If at first you don’t succeed with your Industrial Internet of Things (IIoT) initiative, try, try again. You could also get some helpful insight from those who have already tried, tried again.
If National Oilwell Varco (NOV) had given up after its first go-round (or its second), the oil drilling rig manufacturer would not have the kind of success it’s having today. It likely would not have survived the stark downturn in oil prices without its workforce facing the brunt of the cost reductions.
The end results of NOV’s IIoT efforts are convincing. Along with the rest of the oil and gas industry, NOV’s revenue faced a steep decline when oil prices began falling in 2014. And yet the rig company not only survived, but fluorished through the reduced costs afforded by connected assets, noted Ashe Menon, senior vice president of global manufacturing for NOV, Grant Prideco.
Most convincing: At a customer’s rig in West Texas, its first ever implementation of IIoT led to a reduction in downtime costs of more than 80 percent.
But those successes did not come overnight, and were the result of repeated attempts and reevaluations along the way. There is no easy button for IIoT, Menon said, outlining some key challenges and efforts for attendees of Industry 4.0 ThinkTank, a two-day conference held recently in Chicago.

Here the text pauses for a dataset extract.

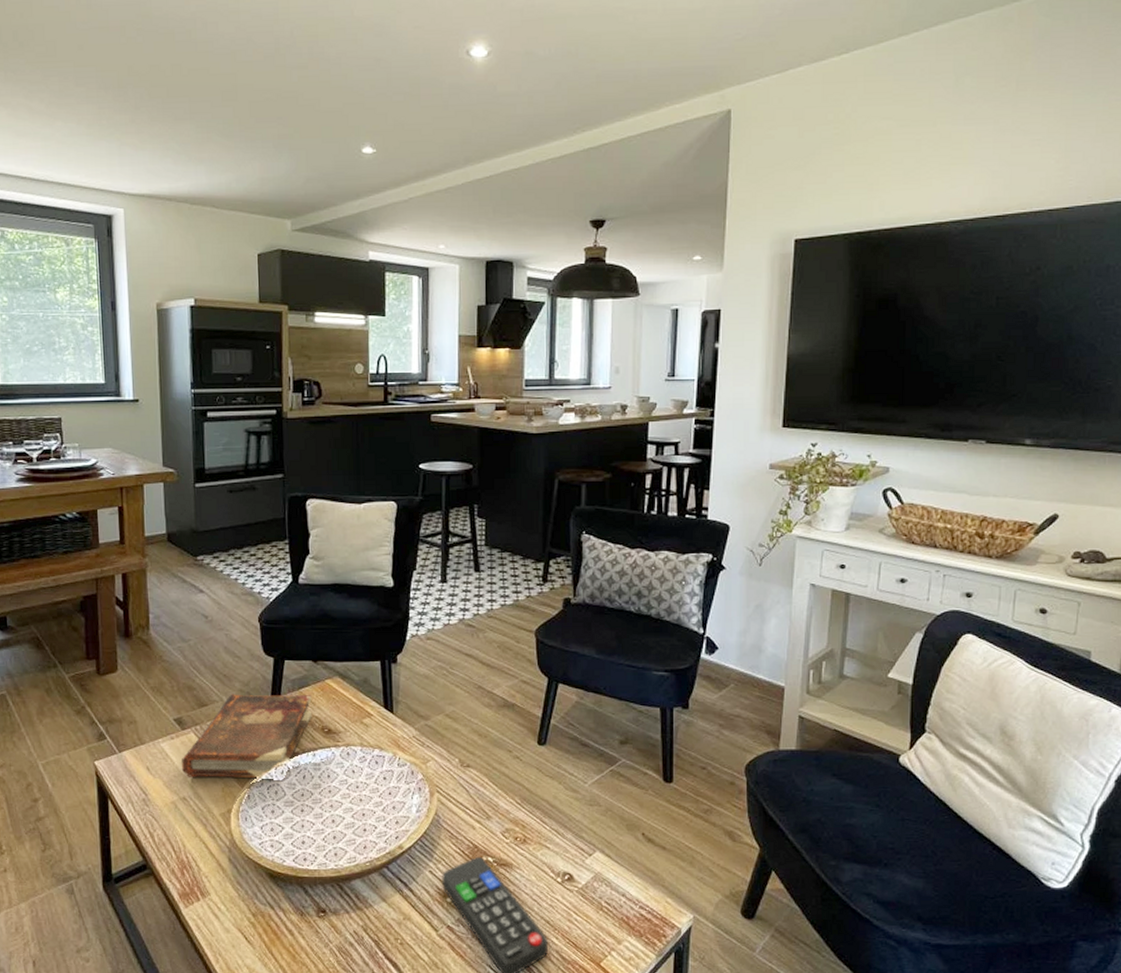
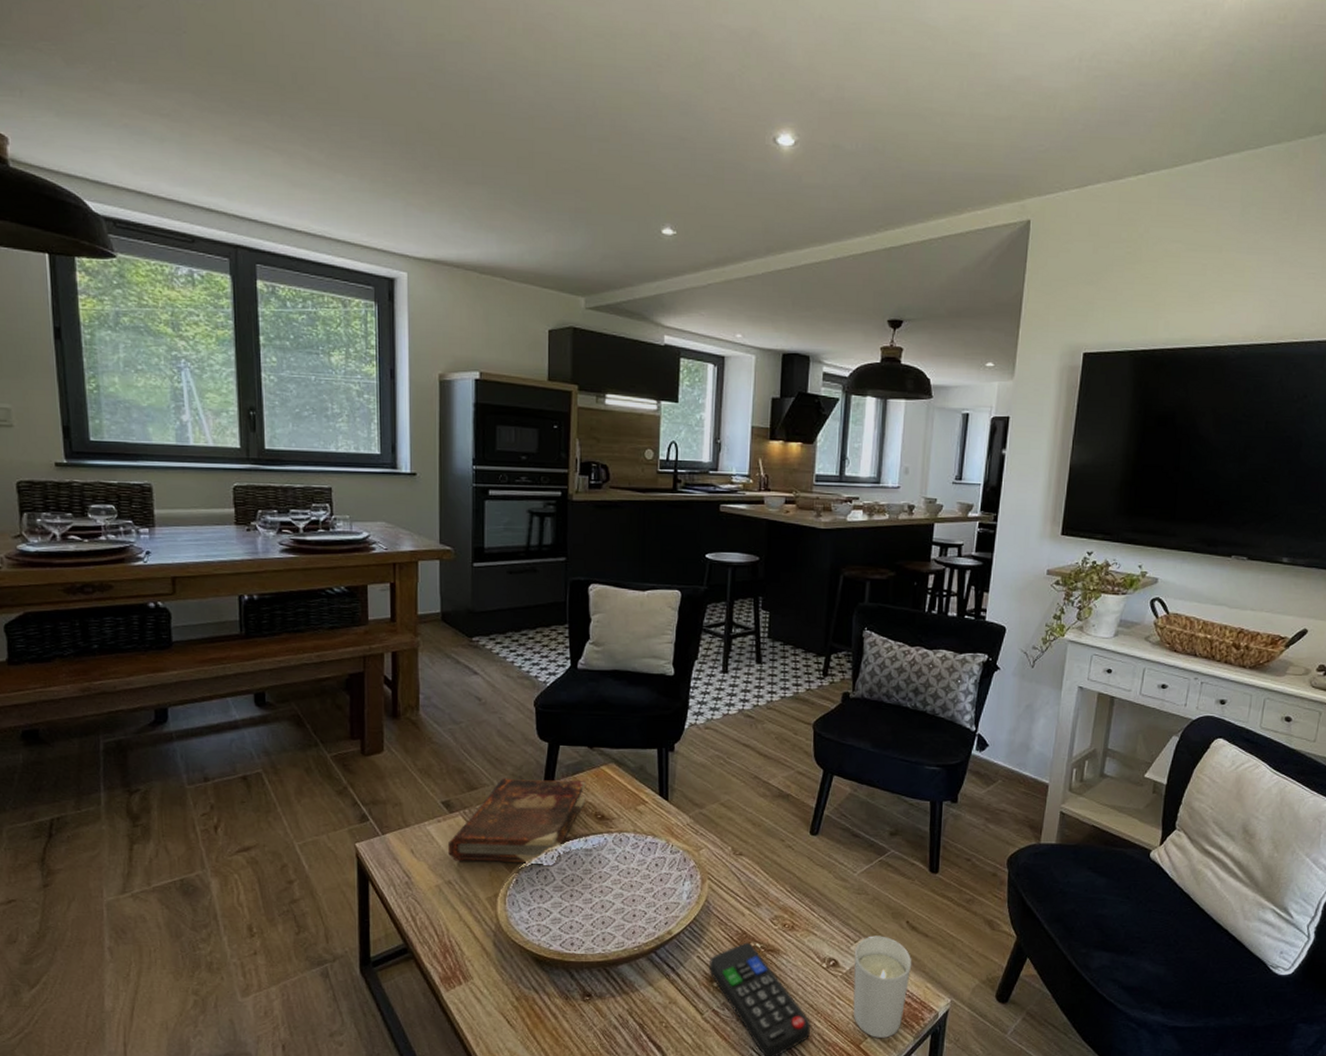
candle holder: none [589,848,650,956] -> present [853,935,912,1038]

The challenges for NOV’s customers are many, considering their location in what are typically extremely remote, extremely rugged oil drilling locations with a low level of connectivity. Given the remote locations, it’s very expensive when something breaks. The industry tends to be very technology-averse, particularly if any projects have failed in the past, Menon explained.

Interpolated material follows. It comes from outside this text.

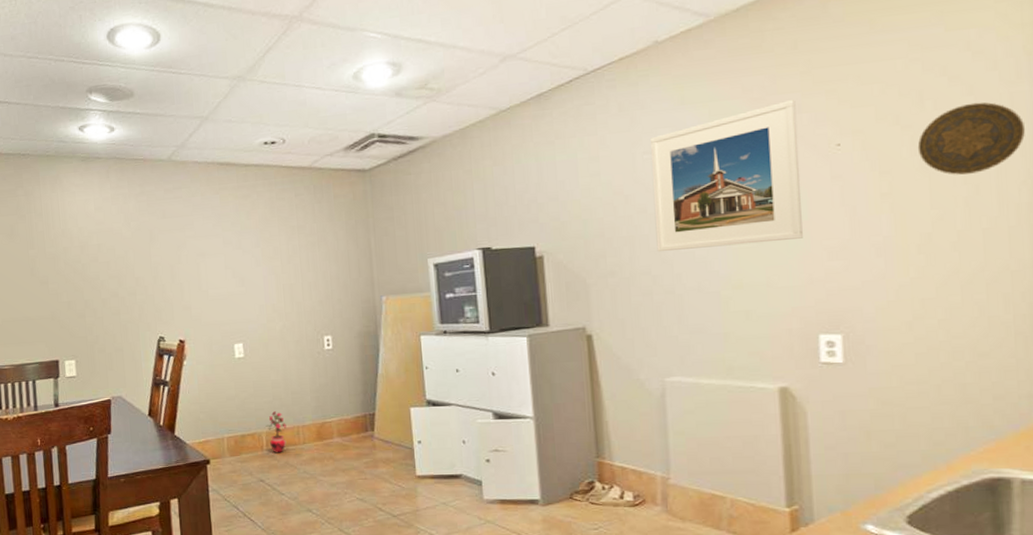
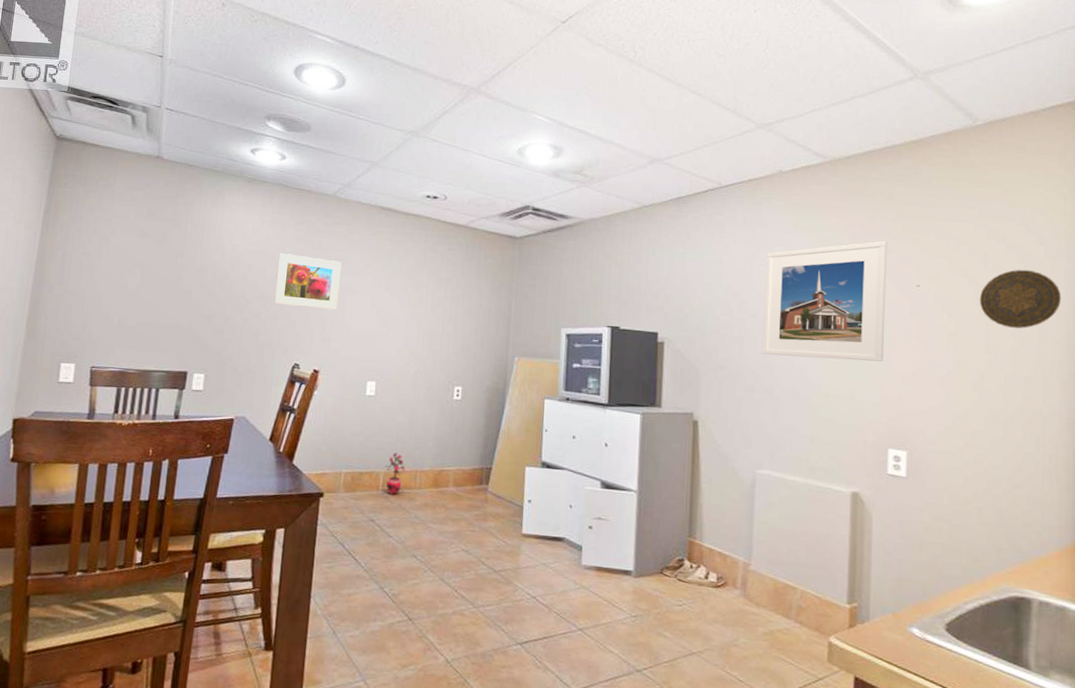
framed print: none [124,226,192,281] -> present [274,252,342,310]

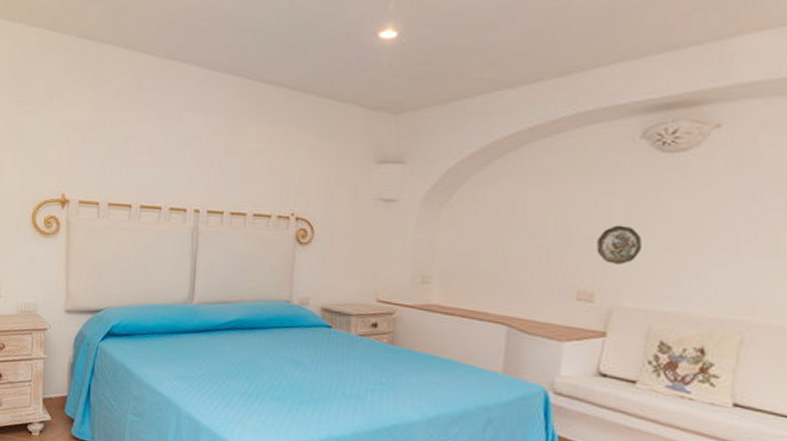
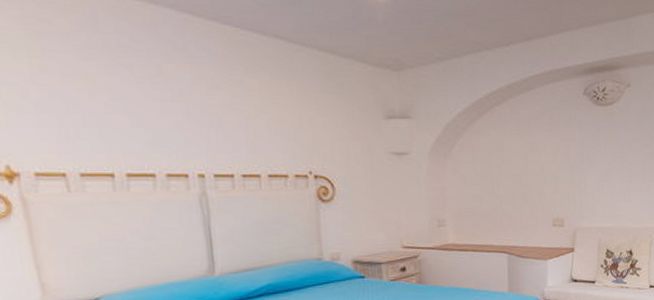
decorative plate: present [596,225,642,264] -> none [562,164,590,195]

Add to that any trepidation about new technologies—not to mention skepticism about the hype behind IIoT—and the concept of connected machines predicting failure could be a further challenge.
“Forget about all the IoT nomenclature. It’s just machines telling us what to do,” Menon advised. “We had to make it simple to make sure we’d succeed. Let’s not waste our time monitoring things that don’t mean anything.”
To begin, NOV analyzed data gathered from a very critical piece of equipment—the top drive. “When it stops working, you’re not drilling,” Menon explained. “Imagine if you had a locomotive engine and stood it on its head; that’s what it is. When it stops working, we have big problems.”
NOV focused in on risk management, asset management and condition monitoring, analyzing failure data, criticality, probability, consequences, etc. “Without understanding that data, it wasn’t going to work,” Menon said.
They started with 10 years worth of data, and finally managed to whittle that down to three years worth of good data. “And then we found the one largest cause of downtime,” Menon said. “Other.” In other words, after all that effort, they knew pretty much nothing.
So they tried again, going back to the point of data entry. But the results were not much better the second time around, with explanations like “break down” or “worn out.” Menon urged, “If you don’t pay attention to what you’re doing on the front end, it will mean nothing on the back end.”
Ultimately, NOV borrowed a lesson from the finance industry, Menon said, describing a call he got from MasterCard while he was on vacation in Las Vegas. They were concerned about his spending habits because it was abnormal activity for him. He explained that it wasn’t normal activity for when he was at home, but it was normal for when he’s in Vegas. The next time Menon was in Vegas, MasterCard didn’t call. “Because now they know the pattern,” he said.
NOV used the same kind of supervised learning to overcome differences in location for its top drives, which are manufactured in California, but shipped all over the world. How a top drive operates in extreme heat, for example, could be very different from how it operates in cold temperatures. “We want to make sure the systems are smart enough to know: When I’m doing this in this place, I don’t need an alarm,” Menon said. “We knew how every single piece of equipment could break, and what was the criticality of failure. So the first time it sends a notification, we train it to say no, this is normal. So they stop getting false alarms.”
The system got more sophisticated over time. “The system could tell you where to look first,” Menon described. “Once it learned it, it wouldn’t tell us where to look; it would just tell us we’re going to have a seal failure.”
They were getting great results, like the savings mentioned earlier in West Texas.
“And then 2014 happened and oil prices cratered,” Menon said. “Oh man, we were so ready for this. But we decided hey, we’ll just use it ourselves.”
Cut to two years later, with oil prices still low, and the company facing a 70 percent drop in revenue. But the IIoT initiative was a success, despite the shaky start. The biggest challenges of getting a project started, Menon said, is the fear of failure. “People say, ‘We don’t understand it. It’s not going to work here,’” he said. “But the onus is on us. We have to keep on trying.”